El otro día mis sobrinos se quedaron a dormir en casa.
Mi sobrino cayó rendido en la cama, de la que me han desterrado hace tiempo, vencido por el cansancio de sus partidos de fútbol y balonmano.
Pero mi sobrina, no.
Habíamos visto “El hogar de Miss Peregrine para niños peculiares”, y me sorprendió diciendo que no la dejara sola, y que no apagara la luz para que pudiera dormir.
Tenía miedo a la Oscuridad.
Entonces removí la sopa del caldero de mis recuerdos, y volví a ser aquel niño temeroso, que, inconscientemente, se puso delante de la televisión familiar para ver aquella película de Drácula, en un siniestro blanco y negro, a pesar de las advertencias de sus padres.
Aquella película me marcó para siempre.
No había noche que no me tapara con mi manta, asomando la cabeza, apenas sin poder respirar.
No tuve más remedio que acurrucarme a su lado, y esperar a que, pacientemente, se durmiera.
Y es que: ¿Quién no ha tenido alguna vez miedo a la Oscuridad?
Yo muchas veces, lo confieso.
La Oscuridad cuando eres pequeño se manifiesta en forma de monstruos que quieren arrancarte de los brazos de tus padres y llevarte a un infierno de pesadillas.
Cuando eres mayor son tus problemas y tus inseguridades, el trabajo, el llegar a fin de mes, el no estar a gusto contigo mismo…
Y ahora pensarás, ¿a qué viene esto?
Llevo unas cuantas semanas con mi brazo “bueno” (el izquierdo), dolorido, “notándolo raro”.
Quizás es por la carga de “autoestrés” del trabajo, o por hacer demasiado ejercicio y cargarlo demasiado.
O quizás es porque Parki quiere hacerme un regalo de reyes especial, dando un paso más en su avance por mi cuerpo.
Aunque intento no pensarlo, inevitable e inconscientemente, lo hago.
Es lo de siempre.
Tu cuerpo está aquí, y tu mente está a diez mil kilómetros perdida en el incierto futuro, recorriendo posibilidades que para nada tienen porque cumplirse.
He estado unos cuantos días “acogotado”, intentado taparme con aquella manta de la infancia que protegía mi cuello de la Oscuridad de la noche.
Pero hoy he dicho basta.
He decidido expulsar de mí toda la ponzoña que se ha ido acumulando.
La semana que viene tengo visita con el neurólogo, después de seis meses desde la última vez, y me niego a que este pequeño tachón emborrone todas las hojas que he escrito en estos 180 días, echando a perder todo por lo que he luchado.
Me he dado un paseo de esos que me gustan a mí, bañando mi cara con la luz del Sol radiante de media tarde, auto debatiéndome a mí mismo y obligándome a traer mi mente al presente, volviendo a ser racional.
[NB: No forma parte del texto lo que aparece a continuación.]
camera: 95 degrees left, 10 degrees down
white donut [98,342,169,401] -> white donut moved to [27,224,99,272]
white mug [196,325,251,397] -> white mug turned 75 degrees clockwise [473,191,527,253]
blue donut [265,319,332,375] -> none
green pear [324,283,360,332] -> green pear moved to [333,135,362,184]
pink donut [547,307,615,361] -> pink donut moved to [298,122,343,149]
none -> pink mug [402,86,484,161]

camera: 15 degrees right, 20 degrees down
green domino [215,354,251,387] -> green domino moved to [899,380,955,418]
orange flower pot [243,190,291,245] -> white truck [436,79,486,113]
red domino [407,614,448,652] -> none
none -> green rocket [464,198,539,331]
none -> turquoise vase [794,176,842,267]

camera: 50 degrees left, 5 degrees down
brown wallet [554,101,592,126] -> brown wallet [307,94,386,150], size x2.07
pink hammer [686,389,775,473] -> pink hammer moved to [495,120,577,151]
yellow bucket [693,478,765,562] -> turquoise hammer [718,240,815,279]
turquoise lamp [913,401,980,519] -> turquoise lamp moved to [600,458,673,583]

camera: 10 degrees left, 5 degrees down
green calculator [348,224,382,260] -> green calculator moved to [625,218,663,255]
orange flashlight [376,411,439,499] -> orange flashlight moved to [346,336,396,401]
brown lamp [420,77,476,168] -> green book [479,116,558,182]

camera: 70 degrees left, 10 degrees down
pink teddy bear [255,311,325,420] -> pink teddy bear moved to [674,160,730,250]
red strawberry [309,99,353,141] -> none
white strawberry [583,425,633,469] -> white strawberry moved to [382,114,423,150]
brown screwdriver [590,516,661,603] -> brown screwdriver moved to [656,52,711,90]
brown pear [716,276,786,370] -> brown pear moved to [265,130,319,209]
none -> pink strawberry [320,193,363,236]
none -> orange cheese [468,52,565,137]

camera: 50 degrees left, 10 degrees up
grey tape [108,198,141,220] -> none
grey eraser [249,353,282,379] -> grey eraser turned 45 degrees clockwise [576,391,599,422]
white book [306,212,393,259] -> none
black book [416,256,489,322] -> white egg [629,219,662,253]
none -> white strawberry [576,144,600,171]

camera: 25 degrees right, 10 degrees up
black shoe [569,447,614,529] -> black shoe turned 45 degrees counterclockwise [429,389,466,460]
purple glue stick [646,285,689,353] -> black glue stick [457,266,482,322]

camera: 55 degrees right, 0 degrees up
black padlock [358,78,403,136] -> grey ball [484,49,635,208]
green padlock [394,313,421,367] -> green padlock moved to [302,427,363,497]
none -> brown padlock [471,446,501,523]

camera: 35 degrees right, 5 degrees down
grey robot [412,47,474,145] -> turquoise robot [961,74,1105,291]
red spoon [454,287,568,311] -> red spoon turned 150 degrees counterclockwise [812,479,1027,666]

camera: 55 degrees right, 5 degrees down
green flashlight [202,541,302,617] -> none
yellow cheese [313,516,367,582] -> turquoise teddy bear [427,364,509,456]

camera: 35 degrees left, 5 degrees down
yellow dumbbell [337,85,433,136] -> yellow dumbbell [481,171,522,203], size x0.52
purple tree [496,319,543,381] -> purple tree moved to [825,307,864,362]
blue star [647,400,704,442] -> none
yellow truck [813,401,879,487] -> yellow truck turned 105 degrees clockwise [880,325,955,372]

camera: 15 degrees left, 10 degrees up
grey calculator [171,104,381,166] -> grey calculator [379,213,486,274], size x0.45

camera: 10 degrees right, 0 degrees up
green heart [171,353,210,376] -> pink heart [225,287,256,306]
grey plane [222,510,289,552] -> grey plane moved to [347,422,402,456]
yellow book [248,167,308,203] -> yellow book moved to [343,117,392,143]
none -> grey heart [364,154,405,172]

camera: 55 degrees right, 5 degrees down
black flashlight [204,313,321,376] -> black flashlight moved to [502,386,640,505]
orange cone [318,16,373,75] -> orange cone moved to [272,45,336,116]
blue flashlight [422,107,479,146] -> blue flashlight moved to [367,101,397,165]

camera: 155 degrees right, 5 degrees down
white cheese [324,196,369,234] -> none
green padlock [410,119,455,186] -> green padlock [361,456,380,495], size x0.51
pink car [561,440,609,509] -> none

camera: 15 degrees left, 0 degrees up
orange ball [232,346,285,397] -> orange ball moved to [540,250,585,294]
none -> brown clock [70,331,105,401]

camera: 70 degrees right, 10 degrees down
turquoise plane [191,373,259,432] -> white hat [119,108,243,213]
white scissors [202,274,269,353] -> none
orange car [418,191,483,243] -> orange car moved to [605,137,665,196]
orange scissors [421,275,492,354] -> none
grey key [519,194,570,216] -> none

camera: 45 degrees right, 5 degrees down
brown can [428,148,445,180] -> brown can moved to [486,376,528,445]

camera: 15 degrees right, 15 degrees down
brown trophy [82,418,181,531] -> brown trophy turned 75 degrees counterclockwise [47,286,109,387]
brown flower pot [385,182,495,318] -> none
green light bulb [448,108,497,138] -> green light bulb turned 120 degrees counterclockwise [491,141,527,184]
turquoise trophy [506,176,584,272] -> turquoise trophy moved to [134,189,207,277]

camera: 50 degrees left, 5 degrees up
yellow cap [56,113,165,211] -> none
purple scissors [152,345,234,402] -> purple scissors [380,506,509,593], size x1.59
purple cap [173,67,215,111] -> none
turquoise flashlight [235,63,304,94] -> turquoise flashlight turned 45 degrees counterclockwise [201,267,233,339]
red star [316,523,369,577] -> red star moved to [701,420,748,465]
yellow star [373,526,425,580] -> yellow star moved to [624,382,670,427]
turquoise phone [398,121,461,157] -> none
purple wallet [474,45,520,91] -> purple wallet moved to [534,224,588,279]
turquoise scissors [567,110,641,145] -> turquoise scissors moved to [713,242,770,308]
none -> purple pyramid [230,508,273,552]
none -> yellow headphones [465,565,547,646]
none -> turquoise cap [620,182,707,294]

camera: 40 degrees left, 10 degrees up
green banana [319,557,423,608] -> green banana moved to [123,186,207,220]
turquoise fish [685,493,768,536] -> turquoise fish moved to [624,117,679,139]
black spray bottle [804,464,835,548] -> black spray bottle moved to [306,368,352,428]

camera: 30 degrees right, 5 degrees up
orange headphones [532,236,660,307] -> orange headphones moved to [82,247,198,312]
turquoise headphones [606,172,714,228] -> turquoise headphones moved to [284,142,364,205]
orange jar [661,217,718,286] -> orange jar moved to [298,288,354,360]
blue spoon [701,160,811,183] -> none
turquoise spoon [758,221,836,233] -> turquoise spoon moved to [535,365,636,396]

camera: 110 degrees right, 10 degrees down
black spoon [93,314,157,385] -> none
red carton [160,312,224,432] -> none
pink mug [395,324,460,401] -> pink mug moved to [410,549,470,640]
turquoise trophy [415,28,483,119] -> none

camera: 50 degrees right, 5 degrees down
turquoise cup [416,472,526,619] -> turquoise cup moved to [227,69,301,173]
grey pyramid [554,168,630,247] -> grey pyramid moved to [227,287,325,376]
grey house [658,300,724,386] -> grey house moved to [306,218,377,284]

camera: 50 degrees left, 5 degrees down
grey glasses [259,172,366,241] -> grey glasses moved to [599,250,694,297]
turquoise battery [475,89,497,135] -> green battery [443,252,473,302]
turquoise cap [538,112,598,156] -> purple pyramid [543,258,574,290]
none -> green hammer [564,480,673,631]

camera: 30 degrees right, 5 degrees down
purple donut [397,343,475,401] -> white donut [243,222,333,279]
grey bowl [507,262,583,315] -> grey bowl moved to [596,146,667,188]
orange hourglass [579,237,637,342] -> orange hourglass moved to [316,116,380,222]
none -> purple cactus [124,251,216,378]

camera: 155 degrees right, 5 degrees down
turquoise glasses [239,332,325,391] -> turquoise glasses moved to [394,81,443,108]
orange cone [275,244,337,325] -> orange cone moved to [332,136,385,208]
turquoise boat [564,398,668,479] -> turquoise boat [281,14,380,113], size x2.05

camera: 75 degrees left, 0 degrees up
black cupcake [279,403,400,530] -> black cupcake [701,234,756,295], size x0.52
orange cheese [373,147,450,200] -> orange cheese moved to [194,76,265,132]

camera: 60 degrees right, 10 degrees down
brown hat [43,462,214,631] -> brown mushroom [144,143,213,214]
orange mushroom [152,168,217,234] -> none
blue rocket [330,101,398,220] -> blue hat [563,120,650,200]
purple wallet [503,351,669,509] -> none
Con muy poco esfuerzo, si miras en la profundidad de la noche, descubres decenas de puntitos luminosos.
Si eres un poco paciente y dejas que tus ojos se acostumbren, esas decenas de puntitos luminosos se convierten en cientos, y estos cientos en miles, y los miles en millones, hasta que te pierdes y ya no los puedes contar.
Esos puntitos pueden ser estrellas lejanas en mitad de una noche fría, al salir de una clase de yoga.
O tus amigos.
O tu familia.
O tu tío, acurrucado a tu lado, intentando transmitirte seguridad y el calor de su corazón.
Y de repente te das cuenta de que el miedo se desvanece.
Que ya no tiene sentido.
Que ya no tienes miedo al miedo.
Y que, sobre todo, ya no tienes miedo a la Oscuridad.